• **Passage**
• • • •
A calendar serves as a vital function for you and the people you work with, especially if you’re fighting over the use of a conference room or want everybody at a big meeting at a certain time. You probably wouldn’t use separate calendars for personal and business use, but to keep it all together. Kiko makes it extremely easy to do this efficiently and across operating systems, since it’s web-based. The functions on Microsoft Exchange are fairly decent, but unfortunately you can only use those on a PC. Kiko makes it more than easy to keep up with your colleagues without a barrier.

I was impressed with how seamlessly it imported my iCal files. Now my calendar on Kiko reflects what’s in my iCal. Whenever I need to, I can sync Kiko together with iCal with no problems and have access to my calendar anytime from a web browser anywhere in the world.

Keep in mind that your contacts can also be imported via your vCard files.

Kiko allows me to view not only my calendar, but anyone else’s on my contact list, as long as their appointments are marked as shared. Not to worry if you have some personal arrangements you don’t want to broadcast.

You have the option to share only selected engagements with those in your contact list. If you happen to keep in touch with people or do business with people internationally, Kiko supports 14 languages, including Japanese, French, German,

Italian, Swedish and Hebrew.
• • • •
• **Exercise**
According to the passage about Kiko, how many languages does Kiko support? The listing that comes next was taken from a separate source.

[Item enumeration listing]
• • • •
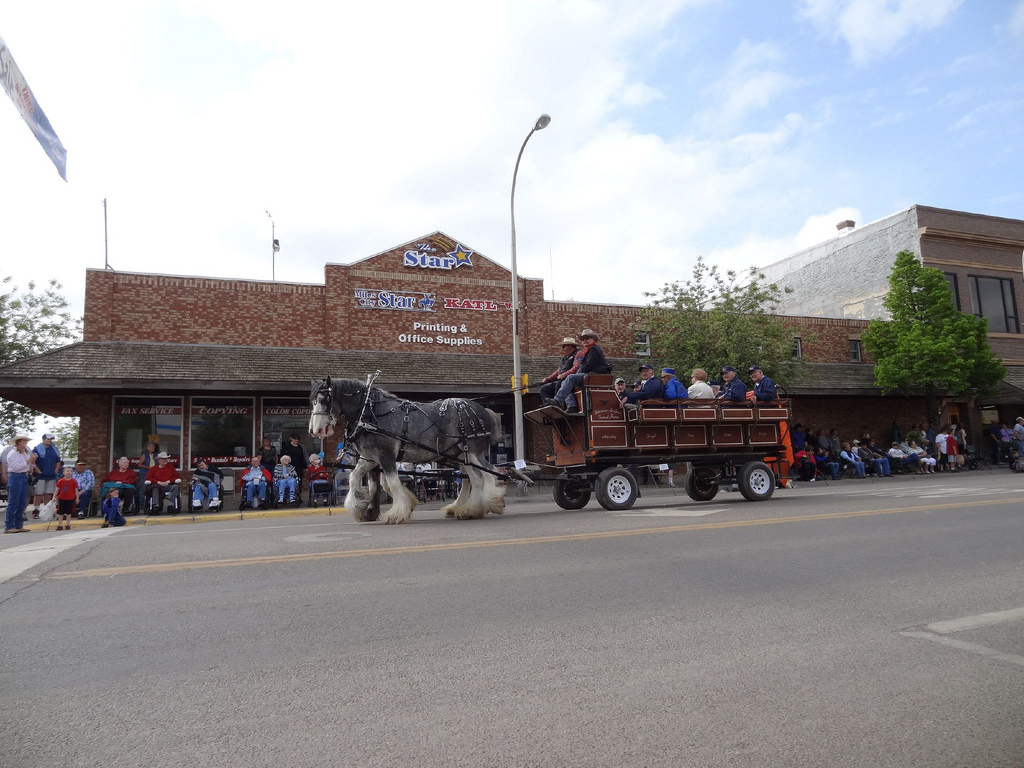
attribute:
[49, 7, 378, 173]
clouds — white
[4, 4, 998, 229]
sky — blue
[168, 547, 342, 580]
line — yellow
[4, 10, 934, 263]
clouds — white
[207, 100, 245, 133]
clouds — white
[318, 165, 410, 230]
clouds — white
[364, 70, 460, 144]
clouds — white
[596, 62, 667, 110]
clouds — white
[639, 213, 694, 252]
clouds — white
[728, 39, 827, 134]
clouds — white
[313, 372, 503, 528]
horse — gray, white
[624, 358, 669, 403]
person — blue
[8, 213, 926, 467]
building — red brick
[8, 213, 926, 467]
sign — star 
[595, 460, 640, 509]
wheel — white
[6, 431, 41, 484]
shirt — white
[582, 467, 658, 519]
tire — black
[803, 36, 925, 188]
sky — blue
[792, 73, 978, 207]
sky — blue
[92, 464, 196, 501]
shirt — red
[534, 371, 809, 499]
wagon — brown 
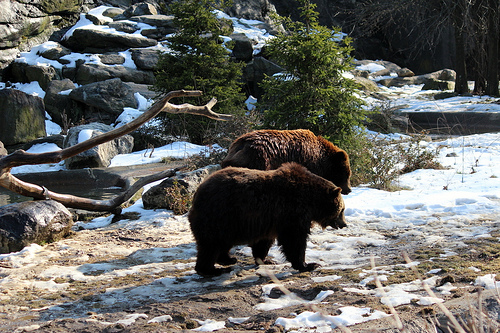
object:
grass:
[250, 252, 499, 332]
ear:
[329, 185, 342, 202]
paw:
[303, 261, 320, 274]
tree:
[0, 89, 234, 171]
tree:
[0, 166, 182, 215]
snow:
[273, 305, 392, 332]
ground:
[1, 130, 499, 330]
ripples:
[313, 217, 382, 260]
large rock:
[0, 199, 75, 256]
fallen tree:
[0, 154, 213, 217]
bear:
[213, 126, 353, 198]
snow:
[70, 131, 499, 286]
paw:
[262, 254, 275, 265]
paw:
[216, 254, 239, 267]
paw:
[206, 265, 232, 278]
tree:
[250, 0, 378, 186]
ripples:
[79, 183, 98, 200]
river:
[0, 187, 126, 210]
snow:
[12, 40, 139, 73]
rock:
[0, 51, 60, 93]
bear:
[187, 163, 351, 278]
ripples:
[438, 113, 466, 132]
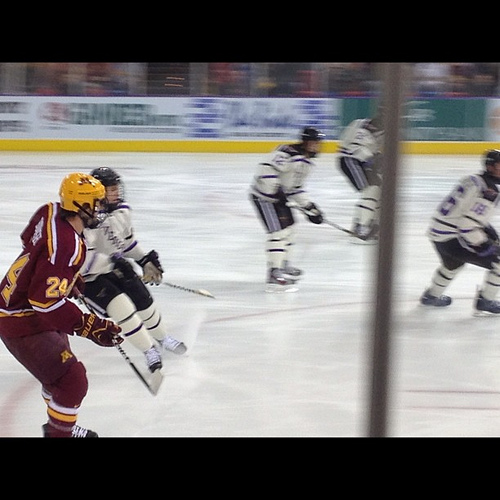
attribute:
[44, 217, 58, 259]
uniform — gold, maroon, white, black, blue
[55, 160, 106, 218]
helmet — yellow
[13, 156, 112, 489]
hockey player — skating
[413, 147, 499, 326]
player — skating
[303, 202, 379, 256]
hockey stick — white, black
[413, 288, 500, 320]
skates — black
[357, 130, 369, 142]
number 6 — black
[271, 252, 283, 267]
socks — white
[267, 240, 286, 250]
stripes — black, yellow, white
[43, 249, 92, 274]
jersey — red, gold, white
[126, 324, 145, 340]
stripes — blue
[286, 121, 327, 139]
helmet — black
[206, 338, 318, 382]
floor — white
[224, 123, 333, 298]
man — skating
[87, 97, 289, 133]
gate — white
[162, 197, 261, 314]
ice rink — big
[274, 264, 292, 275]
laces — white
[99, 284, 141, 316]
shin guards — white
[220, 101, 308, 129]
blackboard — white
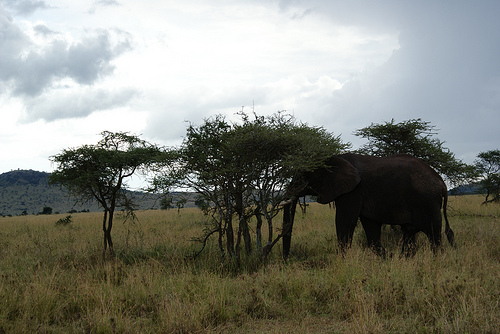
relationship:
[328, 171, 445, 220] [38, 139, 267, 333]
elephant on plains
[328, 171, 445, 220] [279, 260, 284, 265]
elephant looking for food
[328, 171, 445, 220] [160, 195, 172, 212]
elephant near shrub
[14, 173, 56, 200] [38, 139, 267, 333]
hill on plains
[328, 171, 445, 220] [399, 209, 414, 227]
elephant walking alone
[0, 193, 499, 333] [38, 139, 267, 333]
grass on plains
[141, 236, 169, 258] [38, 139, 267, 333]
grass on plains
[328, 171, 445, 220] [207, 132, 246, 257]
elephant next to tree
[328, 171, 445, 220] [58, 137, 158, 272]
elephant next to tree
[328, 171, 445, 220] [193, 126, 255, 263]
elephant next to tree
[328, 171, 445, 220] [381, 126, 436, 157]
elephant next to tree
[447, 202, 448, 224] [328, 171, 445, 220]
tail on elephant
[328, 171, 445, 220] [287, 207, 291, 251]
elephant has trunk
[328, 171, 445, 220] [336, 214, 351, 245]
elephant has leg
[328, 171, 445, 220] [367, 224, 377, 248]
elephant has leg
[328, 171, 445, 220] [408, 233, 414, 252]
• • • •
• **Answer to this problem**
Kiko supports 14 languages.